WORK ORDER —
In the text about spouses who cheat, which biblical figure is given as an example of someone controlled by lust?

STUDY TEXT —
● ● ● ● ●
Is your spouse cheating on you?

I have read countless of stories and experiences of people who are languishing in sorrow, pain, unforgiveness and hatred because their spouse cheated on them. The list is endless. In all these things I discovered something, the people who feel cheated don’t understand why they are cheated on and couldn’t find solution to the problem. They see it naturally and are blinded spiritually.
Now let me tell you why your spouse cheats on you.

* Your spouse cheats on you not because your spouse derives joy in doing it but because your spouse’s love has waxed cold (Matthew 24:12). The way your spouse sees you has diminished. The light of the love has dimmed completely.

* Your spouse cheats on you because your spouse is possessed by the spirit of sexual immorality. When such spirit possesses your spouse anybody is good for sex. Your spouse is controlled by lust like Samson (Judges 16:1).

* There is probability that your spouse is under a spell, charm or satanic influence. Someone can cast spell on your spouse to abandon you and go after them. You see your spouse as deliberately cheating on you but you never knew your spouse is influenced by powers beyond him.
● ● ● ● ●
DATA PROVIDED —
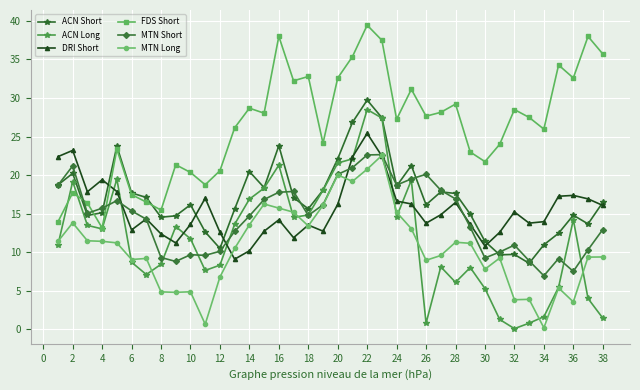

What is the lowest value of the MTN Short series?

6.9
● ● ● ● ●
COMPLETED EXERCISE —
Samson